Scippati i fondi per l'alluvione in Sardegna dalla Legge di stabilità in discussione al Parlamento. L'accusa viene dal senatore di Sel Luciano Uras, secondo cui c'è stata una "inaccettabile" correzione al Maxiemendamento, che ha modificato il testo approvato in commissione bilancio sugli aiuti per la ricostruzione delle zone colpite dal disastro maltempo. 'Un intollerabile scherzo che colpisce e offende la Sardegna e i sardi - dice Uras, visto che i 27,6 milioni di euro, assegnati dalla Commissione si sono "magicamente trasformati in un limite massimo entro il quale deve ancora essere definita la vera dotazione da assegnare agli interventi di ricostruzione. E i 25,85 milioni di euro da liberare dai vincoli del patto si sono ridotti a 23,5. Uno scippo che si legge come un'assoluta mancanza di rispetto per la tragedia e per il dolore del popolo sardo".  

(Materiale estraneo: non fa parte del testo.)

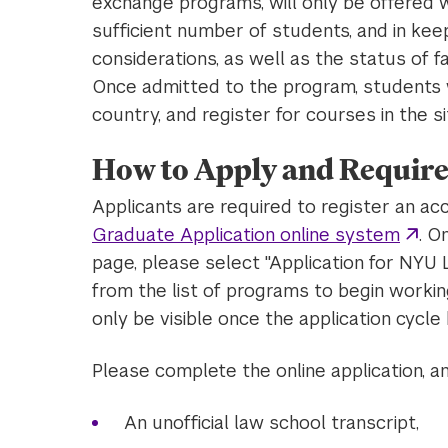
exchange programs, will only be offered w
sufficient number of students, and in keep
considerations, as well as the status of fa
Once admitted to the program, students w
country, and register for courses in the si
How to Apply and Require
Applicants are required to register an ac
Graduate Application online system
. O
page, please select "Application for N
from the list of programs to begin working
only be visible once the application cycle 
Please complete the online application, a
An unofficial law school transcript,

Per questo motivo il senatore della sinistra sarda chiede che "il Governo chiarisca le cifre esatte che sono state stanziate e vincoli in modo formalmente efficace sia quei 50 milioni di euro previsti per il 2015, sia i 50 milioni destinati all'Anas per intervenire sulla viabilità devastata dall'alluvione". Uras però attacca anche il governatore della Sardegna, Ugo Cappellacci: "è chiaro che tutto questo non sarebbe accaduto se il presidente della Regione avesse fatto il suo dovere, cioè convocare una riunione dei parlamentari sardi, chiedere un incontro al governo insieme alle rappresentanze politico-sociali e definire in questo modo un programma degli interventi e le relative dotazioni finanziarie".

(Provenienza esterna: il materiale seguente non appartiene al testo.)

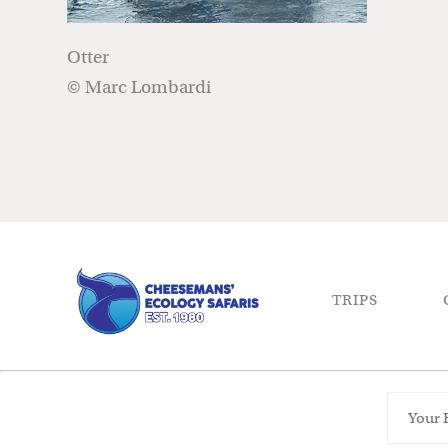
Otter
© Marc Lombardi
TRIPS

E intanto, la magistratura va avanti nella ricerca di responsabilità umane nel disastro, specie in Gallura. La Procura di Tempio Pausania sta infatti disponendo in queste ore il sequestro di tutti i canali "tombati" della città, un intervento indispensabile per stabilire il nesso di casualità tra la copertura del rio Gadduresu, il canale di Olbia in via Vittorio Veneto completamente coperto dal cemento, e l'allagamento che il 18 novembre ha avuto risvolti tragici, con la morte di sei persone solo nel capoluogo. L'inchiesta segue tre filoni principali: la voragine apertasi sulla strada provinciale a Monte Pino, che ha inghiottito tre vite, ora sotto sequestro; la morte dei quattro brasiliani nella cantina di Arzachena; infine l'assetto urbanistico della città.  Gli inquirenti hanno individuato diversi livelli di responsabilità: ci sono le persone che nell'emergenza avrebbero tralasciato di soccorrere chi era in pericolo di vita, i tecnici che non avrebbero provveduto a bonificare canali e corsi d'acqua e gli amministratori comunali di questa e delle passate legislature. Responsabilità soggettive, con la pesante accusa di concorso in omicidio plurimo colposo per le prime due "fasce" di indagati (ancora nessuno è stato iscritto nel registro) e la terza per dolo eventuale. A Olbia sono infatti numerosi i canali massacrati da strozzature, coperture e percorsi con curve a gomito, il cui tragitto si perde nei meandri della rete urbana. La città è stata costruita sopra un reticolo di canali, più volte "tombati", con edifici realizzati a ridosso e talvolta senza autorizzazioni, ma poi sanati. Emblematica la storia della scuola materna e elementare dell'istituto di Maria Rocca, costruita sopra un corso d'acqua interrato negli anni '80 dall'amministrazione comunale e che la
sera del 18 è stata completamente invasa dall'acqua.